高生産性で高所得産業へ 運輸総研、宿泊業の事業革新などで提言


価格戦略、公的格付け制度導入を

 提言をまとめたのは、運輸総研所長の山内弘隆氏(一橋大学名誉教授)が座長を務める「地域観光産業の基盤強化・事業革新に関する検討委員会」。

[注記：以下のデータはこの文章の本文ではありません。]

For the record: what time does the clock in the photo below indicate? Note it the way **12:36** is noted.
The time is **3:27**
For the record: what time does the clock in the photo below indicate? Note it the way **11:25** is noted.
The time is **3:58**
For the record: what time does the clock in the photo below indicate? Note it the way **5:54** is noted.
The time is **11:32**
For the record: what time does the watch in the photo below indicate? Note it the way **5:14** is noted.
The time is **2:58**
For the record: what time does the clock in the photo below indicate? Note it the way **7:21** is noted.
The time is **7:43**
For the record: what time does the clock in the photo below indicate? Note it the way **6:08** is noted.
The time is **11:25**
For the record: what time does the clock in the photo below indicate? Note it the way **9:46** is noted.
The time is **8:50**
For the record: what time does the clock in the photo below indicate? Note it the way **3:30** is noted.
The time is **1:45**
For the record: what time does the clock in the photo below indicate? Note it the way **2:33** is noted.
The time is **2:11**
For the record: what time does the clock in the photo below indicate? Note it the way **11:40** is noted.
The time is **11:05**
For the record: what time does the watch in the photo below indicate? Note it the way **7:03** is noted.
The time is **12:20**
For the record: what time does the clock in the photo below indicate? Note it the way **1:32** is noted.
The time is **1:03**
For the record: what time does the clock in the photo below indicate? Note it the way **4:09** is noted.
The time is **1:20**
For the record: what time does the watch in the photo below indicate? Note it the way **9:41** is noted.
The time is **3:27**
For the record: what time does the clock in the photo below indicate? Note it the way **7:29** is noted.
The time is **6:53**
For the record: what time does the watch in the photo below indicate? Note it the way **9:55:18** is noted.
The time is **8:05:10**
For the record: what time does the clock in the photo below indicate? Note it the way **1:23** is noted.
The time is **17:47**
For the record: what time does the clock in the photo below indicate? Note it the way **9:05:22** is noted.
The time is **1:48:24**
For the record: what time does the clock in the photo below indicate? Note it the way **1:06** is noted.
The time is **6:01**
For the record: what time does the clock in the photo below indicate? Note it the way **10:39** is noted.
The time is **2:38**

産官学の観光関係者20人が委員を務め、2022年11月から委員会を開催して議論した。

 宿泊業などの観光産業については、「長期的な成長を見込める、日本経済を支えるリーディング産業であり、わが国の基幹産業たりうる産業」としながらも、労働集約型の産業で労働生産性、賃金水準が低く、人手不足の状況にあると課題を指摘した。

 特に旅館などの宿泊業については、地域の観光産業の中核だが、団体旅行全盛期の大量生産・大量販売型のサービスから必ずしも抜けきれず、旅行会社やOTA(オンライン・トラベル・エージェント)の販売力に依存した結果、サービス水準などが他律的に決まり、全国で画一的なサービスとなって、需要縮小局面に入って収益力を低下させていると指摘した。

 旅館などの宿泊業に関しては、「自律的な高生産性化が急務」として、次に紹介する内容を主に提言した。

◆産業政策の必要性

 日本の宿泊産業にとってどのような政策が有効かを検討し、地域社会、地域経済への好循環の観点を含めて、国の産業政策として明確に位置付け、適切な資源配分を行うことが必要だ。